Complete the following:
- 1) Answer these about the John Moreland profile:
(a) At what age did Moreland start playing the guitar?
(b) What is the title of his most recent release, and in what year did it come out?
(c) Who wrote the profile?
- 2) Please write out the stretch of the John Moreland profile from "Surfside 7 |" through "far, far longer.", swapping "Singer-songwriter" for "Musician".
*** Document passage ***
Surfside 7 | March 5
Daniels Hall | March 6
By Timothy Dwenger
Singer-songwriter John Moreland may have recently turned thirty, but judging solely by the number of releases to his credit, the maturity of his songwriting, and the road-weary tone of his voice, one might think he’s been on this planet far, far longer.
Moreland’s songs flirt with country and blues, but at their heart they embody the essence of the folk tradition. He’s got a way of moving the soul with lyrics that dive deeply into the melancholy that haunts so many as his gruff, sandpapery voice creeps under the skin and lingers like lost love. There are moments while listening to his most recent release, the 2015 breakout recording High On The Tulsa Heat, when ghosts of songwriters like Steve Earle, Townes Van Zandt, Jeff Tweedy, and Bob Dylan seep through the brilliantly penned songs.
Moreland’s songwriting career began inauspiciously at the age of 10 when he first started playing the guitar. “I started writing when I picked up a guitar. That was the point,” he said during a recent interview with The Marquee from his home between legs of his current tour. “It was during the days of Green Day and Nirvana where everyone I listened to was writing their own songs so I wrote some of my own.”
*** Dataset entries ***
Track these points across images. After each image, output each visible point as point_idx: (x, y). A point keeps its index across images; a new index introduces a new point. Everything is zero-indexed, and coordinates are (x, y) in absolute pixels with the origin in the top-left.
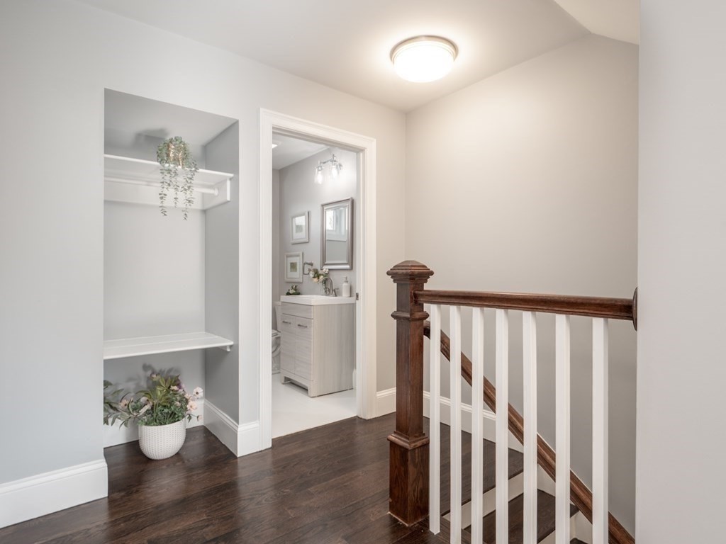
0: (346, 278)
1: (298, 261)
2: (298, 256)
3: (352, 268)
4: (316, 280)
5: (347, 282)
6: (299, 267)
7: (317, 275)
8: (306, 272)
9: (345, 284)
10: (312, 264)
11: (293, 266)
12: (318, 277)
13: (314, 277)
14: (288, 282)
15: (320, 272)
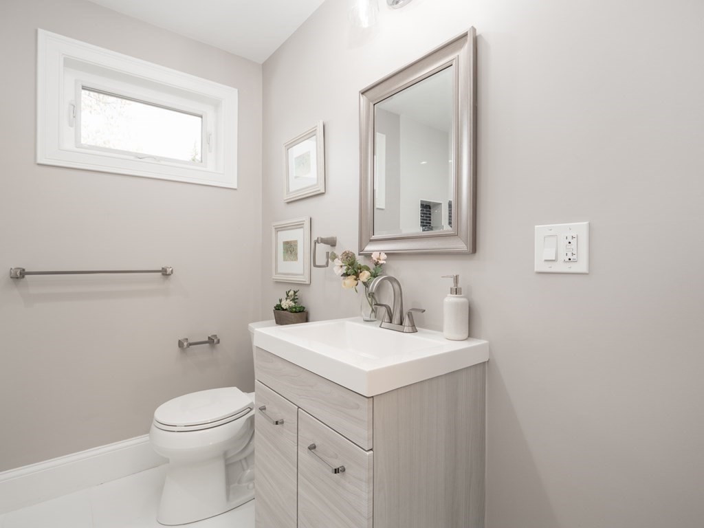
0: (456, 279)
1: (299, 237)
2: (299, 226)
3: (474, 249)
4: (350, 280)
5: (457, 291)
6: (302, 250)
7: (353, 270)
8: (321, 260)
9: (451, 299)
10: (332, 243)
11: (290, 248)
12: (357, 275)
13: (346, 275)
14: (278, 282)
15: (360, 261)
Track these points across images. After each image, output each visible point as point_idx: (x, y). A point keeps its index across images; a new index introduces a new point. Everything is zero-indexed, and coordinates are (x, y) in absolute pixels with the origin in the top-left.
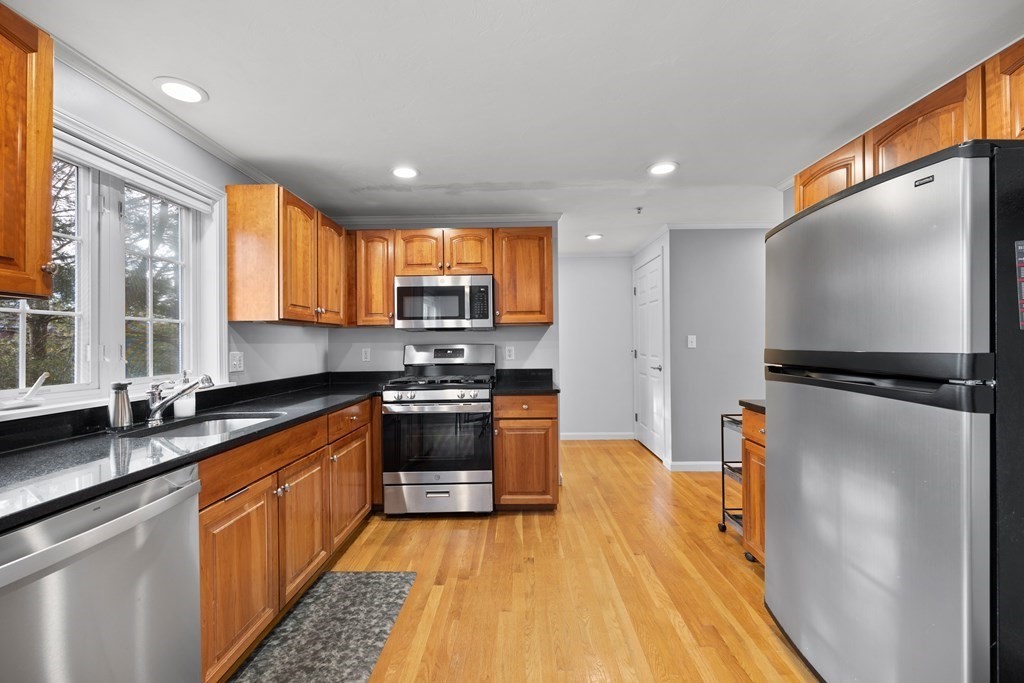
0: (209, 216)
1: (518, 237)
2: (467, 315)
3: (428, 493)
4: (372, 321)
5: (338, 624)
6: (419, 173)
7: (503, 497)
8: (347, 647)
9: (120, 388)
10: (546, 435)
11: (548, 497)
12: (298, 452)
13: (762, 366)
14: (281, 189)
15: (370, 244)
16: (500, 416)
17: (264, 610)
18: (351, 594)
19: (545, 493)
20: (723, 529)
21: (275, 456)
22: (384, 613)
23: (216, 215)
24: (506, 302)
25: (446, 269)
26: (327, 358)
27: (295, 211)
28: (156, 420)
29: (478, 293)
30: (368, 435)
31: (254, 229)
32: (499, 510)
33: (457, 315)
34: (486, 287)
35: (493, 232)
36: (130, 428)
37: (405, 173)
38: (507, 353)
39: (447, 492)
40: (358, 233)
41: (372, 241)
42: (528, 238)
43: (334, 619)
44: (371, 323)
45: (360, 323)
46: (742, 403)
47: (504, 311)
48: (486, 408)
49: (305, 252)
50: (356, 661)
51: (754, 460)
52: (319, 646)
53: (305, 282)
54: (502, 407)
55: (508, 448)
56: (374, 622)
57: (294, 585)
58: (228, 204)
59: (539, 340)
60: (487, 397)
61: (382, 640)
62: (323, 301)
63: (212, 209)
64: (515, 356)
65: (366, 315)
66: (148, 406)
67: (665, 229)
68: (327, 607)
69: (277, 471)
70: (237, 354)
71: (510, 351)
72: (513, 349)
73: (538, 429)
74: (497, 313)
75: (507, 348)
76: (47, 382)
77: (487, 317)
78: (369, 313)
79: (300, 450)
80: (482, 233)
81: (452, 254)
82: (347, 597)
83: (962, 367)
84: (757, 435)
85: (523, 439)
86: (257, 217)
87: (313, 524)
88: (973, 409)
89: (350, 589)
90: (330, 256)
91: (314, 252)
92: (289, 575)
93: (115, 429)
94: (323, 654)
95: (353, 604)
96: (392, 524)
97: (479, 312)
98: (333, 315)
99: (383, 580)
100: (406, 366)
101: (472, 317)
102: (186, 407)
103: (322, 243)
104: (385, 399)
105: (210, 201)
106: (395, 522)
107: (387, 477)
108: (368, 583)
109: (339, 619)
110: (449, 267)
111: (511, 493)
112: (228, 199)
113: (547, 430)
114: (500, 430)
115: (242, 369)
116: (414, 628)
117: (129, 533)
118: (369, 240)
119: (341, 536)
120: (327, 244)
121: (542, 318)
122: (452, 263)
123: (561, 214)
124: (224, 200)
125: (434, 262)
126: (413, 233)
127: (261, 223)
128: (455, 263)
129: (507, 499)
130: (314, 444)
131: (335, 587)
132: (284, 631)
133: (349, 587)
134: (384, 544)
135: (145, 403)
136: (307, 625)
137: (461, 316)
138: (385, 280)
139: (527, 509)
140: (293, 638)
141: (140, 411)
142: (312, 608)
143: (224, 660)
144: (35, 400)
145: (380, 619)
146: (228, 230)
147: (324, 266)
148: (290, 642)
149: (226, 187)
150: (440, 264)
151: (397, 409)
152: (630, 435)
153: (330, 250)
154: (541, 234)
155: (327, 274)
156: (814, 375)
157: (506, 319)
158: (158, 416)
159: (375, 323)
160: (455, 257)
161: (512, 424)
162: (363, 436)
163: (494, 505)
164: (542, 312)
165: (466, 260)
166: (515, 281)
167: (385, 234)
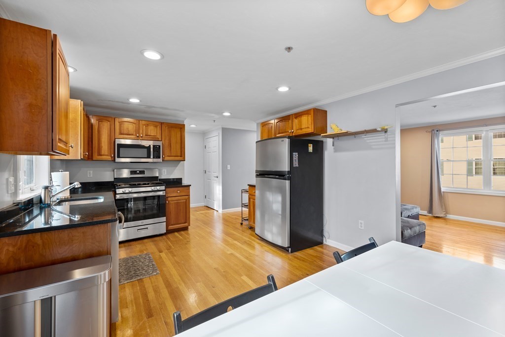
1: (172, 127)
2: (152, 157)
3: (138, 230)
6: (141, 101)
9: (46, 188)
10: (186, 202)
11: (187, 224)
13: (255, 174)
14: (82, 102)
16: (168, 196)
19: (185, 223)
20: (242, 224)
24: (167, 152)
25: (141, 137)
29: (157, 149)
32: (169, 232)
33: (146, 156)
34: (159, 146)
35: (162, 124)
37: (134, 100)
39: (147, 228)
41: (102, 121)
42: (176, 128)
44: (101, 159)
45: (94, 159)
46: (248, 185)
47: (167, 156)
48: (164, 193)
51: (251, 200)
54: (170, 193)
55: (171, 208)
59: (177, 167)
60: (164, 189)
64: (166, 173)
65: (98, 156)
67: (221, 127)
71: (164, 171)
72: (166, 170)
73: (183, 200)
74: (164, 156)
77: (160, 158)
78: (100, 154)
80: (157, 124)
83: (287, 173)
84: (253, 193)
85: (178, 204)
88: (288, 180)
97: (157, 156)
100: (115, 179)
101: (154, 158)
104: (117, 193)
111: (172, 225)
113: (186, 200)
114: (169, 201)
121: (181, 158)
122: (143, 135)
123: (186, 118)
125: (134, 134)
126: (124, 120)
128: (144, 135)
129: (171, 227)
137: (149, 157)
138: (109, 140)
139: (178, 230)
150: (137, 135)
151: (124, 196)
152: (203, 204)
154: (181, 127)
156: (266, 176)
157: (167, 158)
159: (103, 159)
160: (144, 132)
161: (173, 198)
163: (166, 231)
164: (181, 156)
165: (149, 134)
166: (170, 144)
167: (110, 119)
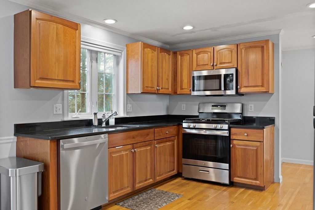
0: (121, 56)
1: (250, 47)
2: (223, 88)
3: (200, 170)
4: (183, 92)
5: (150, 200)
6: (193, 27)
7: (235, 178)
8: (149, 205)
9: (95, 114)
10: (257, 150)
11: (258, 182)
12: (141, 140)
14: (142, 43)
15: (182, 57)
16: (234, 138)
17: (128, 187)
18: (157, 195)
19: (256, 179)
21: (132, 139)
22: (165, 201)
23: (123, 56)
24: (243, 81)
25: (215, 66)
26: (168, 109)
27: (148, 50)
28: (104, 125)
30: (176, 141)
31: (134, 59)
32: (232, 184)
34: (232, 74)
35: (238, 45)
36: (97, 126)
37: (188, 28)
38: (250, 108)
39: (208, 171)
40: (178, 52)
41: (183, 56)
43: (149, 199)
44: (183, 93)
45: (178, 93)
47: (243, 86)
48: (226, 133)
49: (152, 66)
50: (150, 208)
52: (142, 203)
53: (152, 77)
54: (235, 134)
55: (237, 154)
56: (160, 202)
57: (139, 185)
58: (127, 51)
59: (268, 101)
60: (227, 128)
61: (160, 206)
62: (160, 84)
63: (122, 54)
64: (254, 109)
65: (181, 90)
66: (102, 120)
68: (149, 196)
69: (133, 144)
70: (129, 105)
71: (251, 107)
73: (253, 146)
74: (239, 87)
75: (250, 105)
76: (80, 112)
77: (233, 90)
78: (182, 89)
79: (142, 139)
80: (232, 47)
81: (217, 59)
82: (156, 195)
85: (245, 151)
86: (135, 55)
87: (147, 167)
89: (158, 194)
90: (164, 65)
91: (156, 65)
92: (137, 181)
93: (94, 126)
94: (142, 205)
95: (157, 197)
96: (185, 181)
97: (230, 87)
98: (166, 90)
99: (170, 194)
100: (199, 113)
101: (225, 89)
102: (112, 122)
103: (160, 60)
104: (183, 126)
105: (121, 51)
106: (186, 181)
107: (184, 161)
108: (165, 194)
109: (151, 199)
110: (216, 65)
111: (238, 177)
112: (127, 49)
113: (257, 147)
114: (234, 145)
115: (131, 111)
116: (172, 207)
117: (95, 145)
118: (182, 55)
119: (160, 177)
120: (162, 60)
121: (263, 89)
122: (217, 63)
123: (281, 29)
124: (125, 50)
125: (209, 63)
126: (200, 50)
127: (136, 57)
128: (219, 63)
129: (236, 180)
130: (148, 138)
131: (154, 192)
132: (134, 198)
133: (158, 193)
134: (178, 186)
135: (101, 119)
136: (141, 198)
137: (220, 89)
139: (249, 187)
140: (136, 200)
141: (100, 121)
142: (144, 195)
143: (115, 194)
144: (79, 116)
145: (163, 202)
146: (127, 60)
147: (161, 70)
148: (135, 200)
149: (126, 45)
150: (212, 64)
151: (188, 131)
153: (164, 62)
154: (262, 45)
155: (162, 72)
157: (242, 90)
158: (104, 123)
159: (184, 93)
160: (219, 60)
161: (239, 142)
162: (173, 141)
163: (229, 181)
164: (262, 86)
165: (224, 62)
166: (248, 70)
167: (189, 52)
***
Task solutions:
- 1)
(a) 10
(b) High On The Tulsa Heat, 2015
(c) Timothy Dwenger

- 2)
Surfside 7 | March 5
Daniels Hall | March 6
By Timothy Dwenger
Musician John Moreland may have recently turned thirty, but judging solely by the number of releases to his credit, the maturity of his songwriting, and the road-weary tone of his voice, one might think he’s been on this planet far, far longer.